## Start Recorded information
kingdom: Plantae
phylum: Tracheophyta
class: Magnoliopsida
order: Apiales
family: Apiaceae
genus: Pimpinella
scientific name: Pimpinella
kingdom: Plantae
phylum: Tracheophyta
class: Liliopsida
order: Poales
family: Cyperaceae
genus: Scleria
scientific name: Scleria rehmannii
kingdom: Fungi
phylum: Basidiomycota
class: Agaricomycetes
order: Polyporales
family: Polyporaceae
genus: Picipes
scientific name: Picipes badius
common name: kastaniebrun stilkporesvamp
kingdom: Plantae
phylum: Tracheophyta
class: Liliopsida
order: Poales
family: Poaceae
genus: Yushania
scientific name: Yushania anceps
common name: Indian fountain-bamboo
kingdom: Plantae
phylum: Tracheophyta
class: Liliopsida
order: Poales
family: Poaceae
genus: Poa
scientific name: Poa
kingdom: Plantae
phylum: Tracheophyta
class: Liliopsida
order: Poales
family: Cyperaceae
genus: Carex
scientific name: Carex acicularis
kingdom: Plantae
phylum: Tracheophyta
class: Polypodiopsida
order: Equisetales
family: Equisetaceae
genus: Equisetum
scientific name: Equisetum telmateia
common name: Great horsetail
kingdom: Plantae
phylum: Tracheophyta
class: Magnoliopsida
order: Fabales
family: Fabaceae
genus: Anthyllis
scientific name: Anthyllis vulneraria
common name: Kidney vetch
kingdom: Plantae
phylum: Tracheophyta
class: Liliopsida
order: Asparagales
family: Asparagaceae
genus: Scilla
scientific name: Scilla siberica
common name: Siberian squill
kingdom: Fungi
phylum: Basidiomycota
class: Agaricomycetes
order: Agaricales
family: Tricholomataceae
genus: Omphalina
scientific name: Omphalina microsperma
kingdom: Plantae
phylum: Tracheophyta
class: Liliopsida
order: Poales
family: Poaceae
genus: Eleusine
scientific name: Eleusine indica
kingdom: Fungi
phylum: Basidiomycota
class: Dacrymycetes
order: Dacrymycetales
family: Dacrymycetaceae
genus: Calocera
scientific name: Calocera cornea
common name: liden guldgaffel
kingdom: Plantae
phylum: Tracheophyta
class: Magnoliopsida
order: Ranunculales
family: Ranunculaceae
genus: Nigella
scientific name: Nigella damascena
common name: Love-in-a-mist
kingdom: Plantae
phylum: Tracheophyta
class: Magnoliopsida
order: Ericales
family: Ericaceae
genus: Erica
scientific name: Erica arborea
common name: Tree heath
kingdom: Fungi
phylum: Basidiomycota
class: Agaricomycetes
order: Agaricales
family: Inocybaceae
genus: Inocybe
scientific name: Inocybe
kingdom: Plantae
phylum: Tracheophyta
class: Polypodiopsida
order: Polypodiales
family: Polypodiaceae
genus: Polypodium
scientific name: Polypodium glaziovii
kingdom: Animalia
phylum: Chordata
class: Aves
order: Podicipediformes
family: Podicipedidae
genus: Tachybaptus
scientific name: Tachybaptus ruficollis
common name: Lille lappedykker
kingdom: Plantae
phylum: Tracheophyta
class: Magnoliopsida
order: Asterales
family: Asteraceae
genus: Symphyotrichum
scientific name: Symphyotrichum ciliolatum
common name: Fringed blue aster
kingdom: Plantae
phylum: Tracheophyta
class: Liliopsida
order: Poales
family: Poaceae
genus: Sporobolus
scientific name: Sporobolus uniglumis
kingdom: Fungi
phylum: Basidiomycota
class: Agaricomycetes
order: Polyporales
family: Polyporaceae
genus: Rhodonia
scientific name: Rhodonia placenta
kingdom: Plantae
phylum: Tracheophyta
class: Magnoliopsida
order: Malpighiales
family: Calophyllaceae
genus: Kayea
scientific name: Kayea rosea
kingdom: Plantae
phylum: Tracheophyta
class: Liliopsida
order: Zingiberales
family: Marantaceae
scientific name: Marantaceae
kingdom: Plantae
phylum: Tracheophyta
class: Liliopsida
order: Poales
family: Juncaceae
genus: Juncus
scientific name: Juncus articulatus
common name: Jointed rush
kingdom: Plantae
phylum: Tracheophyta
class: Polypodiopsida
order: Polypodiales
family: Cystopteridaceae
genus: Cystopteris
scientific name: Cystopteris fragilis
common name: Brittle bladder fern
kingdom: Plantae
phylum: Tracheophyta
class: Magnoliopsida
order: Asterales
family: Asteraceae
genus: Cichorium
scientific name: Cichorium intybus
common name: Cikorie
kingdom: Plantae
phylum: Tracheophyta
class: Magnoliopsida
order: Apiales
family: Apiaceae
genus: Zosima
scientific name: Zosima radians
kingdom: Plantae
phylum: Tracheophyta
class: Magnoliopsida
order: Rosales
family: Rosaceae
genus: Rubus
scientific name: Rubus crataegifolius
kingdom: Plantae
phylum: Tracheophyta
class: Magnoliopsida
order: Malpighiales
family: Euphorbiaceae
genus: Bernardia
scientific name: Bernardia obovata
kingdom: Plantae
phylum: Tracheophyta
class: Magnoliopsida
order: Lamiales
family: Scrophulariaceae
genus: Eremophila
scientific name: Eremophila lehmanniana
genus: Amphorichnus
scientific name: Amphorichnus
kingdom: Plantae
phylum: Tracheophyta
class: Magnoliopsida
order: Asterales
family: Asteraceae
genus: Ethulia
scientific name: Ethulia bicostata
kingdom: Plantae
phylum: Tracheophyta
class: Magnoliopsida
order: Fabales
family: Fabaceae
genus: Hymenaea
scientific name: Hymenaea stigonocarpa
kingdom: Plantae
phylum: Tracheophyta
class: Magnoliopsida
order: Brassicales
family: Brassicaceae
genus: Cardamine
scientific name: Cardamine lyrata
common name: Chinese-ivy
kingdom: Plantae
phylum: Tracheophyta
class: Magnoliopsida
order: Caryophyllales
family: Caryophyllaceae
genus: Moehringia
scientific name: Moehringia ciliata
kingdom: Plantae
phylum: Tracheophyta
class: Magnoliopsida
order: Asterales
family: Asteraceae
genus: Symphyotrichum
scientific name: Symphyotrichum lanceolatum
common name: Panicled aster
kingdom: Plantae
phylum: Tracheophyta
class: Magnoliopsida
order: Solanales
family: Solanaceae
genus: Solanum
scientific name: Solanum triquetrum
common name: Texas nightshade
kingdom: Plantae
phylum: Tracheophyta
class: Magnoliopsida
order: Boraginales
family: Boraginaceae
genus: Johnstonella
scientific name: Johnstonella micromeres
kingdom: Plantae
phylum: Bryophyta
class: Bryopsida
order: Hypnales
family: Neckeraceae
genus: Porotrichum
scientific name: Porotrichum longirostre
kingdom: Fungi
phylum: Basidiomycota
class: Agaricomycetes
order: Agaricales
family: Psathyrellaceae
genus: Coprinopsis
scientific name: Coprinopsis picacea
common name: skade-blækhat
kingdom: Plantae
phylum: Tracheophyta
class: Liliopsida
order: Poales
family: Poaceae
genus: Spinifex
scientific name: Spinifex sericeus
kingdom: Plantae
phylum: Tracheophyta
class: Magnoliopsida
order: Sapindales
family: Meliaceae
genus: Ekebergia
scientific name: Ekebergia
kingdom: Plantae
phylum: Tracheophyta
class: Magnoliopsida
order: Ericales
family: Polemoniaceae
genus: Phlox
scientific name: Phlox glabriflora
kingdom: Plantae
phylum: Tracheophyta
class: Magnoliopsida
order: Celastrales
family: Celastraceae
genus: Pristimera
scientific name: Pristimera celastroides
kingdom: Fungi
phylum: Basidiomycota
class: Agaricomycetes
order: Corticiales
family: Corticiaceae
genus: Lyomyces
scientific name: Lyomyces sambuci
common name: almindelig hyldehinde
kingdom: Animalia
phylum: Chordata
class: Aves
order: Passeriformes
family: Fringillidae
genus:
## End Recorded information
▶ _What you have to do_
Copy the lines of the records word for word, beginning with the line that contains "genus: Pimpinella" and continuing through the line that contains "scientific name: Picipes badius".

▶ _Solution to the exercise_
genus: Pimpinella
scientific name: Pimpinella
kingdom: Plantae
phylum: Tracheophyta
class: Liliopsida
order: Poales
family: Cyperaceae
genus: Scleria
scientific name: Scleria rehmannii
kingdom: Fungi
phylum: Basidiomycota
class: Agaricomycetes
order: Polyporales
family: Polyporaceae
genus: Picipes
scientific name: Picipes badius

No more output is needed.